Patrick Watson at the Vogue Theatre (Photo: Brandon Artis)

How To Support The Live Music Industry Right Now

Investing your time and money now will pay off in decibels in the future.

The COVID-19 pandemic has created difficult challenges for many, and one sector that is especially struggling to find a clear path is the live music industry, with indoor concerts and large gatherings the last to be phased in.

Independent music venues are at risk of shuttering without the support of the government, and without small to midsize music venues operating in our communities, artists will be left with limited places to perform. As avid concertgoers and live music supporters, we have put together some innovative ways to rally behind and support an industry that is struggling to survive. 


The Canadian Independent Venue Coalition has launched its #SupportCanadianVenues Initiative to rally the government for support of independent concert venues who have been financially affected.

The CIVC is seeking emergency funding and an economic stimulus plan for the unfunded live music and touring sector to ensure there are venues for artists to perform at when the quarantine restrictions are lifted. If you want to help, the CIVC is asking music fans to write to their members of parliament using easy-to-use templates on their website, and to share across social media. For more information and to discover other organizations rallying for the same cause, check out the National Independent Venue Association and the Independent Promoter Alliance.


Behind every credible band is a stockpile of unsold merchandise. While there aren’t any opportunities to be showcasing their goods at the moment, a lot of band merch is left collecting dust. For artists who don’t have their own e-comm stores set up, some venues have set up digi-stores to help generate funds. So if you want to support your favourite club or artist, consider your purchase power. Bandcamp has also stepped up in their role as a streaming platform, actively directing their cut of profits back to the artists on specific days they have coined Bandcamp Fridays. The next share day is on July 3 so mark your calendar


You’ve probably noticed some shows have been announced for late 2020, early 2021. While promoters can’t predict the future, we can applaud their efforts for taking that leap of faith and trying. If you’re thinking you might be interested in attending any of these shows, support your local promoters and buy your tickets now. Not only will it give you something to look forward to, but you’ll definitely be able to learn all the words to the songs by the time it rolls around. And if you’ve already got a ticket for an event that was rescheduled, rather than asking for a refund, hang on to it if you can and keep the industry in good standings. 

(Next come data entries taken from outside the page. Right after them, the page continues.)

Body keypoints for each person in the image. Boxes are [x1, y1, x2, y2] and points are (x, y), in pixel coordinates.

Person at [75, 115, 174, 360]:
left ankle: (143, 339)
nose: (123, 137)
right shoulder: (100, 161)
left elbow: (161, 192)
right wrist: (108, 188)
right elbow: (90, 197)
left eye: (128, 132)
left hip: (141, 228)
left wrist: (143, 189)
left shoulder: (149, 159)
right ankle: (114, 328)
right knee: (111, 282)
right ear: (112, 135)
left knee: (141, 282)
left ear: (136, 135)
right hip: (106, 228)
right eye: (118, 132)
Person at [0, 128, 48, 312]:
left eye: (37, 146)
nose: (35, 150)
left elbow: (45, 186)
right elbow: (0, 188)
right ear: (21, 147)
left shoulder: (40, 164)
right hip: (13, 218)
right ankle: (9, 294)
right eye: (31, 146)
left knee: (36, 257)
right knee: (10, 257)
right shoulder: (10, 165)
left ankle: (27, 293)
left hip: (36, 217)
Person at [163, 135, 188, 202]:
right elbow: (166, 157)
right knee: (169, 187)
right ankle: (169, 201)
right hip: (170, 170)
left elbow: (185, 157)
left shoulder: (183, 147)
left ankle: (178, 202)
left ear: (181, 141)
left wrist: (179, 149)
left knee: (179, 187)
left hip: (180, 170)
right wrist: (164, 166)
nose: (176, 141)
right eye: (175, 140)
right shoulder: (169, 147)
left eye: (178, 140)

Live streams were one of the first things to be fully embraced at the beginning of the pandemic, taking on quarantine life in a positive way. These streams have evolved since; some even developed a life of their own thanks to Minecraft and other online gaming platforms. From acoustic bedroom jam sessions to virtual funding drive festivals or Pride-themed dance parties, no matter your quar flavour, there’s a stream somewhere out there for you. Donations are always welcome. 


If you’re in a band sitting on unrecorded tracks, consider pooling your money and booking a studio session with a local producer. 

“Recorded music has never been more important for music fans,” says producer Jesse Gander at Rain City Recorders. “As social restrictions begin to ease and bands start rehearsing again, it’s an excellent time to write and record new material.” Recording studios are often staffed with musicians so it benefits them directly, but it also benefits everyone else down the chain. It helps the pressing plants stay busy, and the record labels and publicists have new material to promote. The long term benefit is that the better your record is, the more fans will want to come see you live, thus benefiting venues down the road.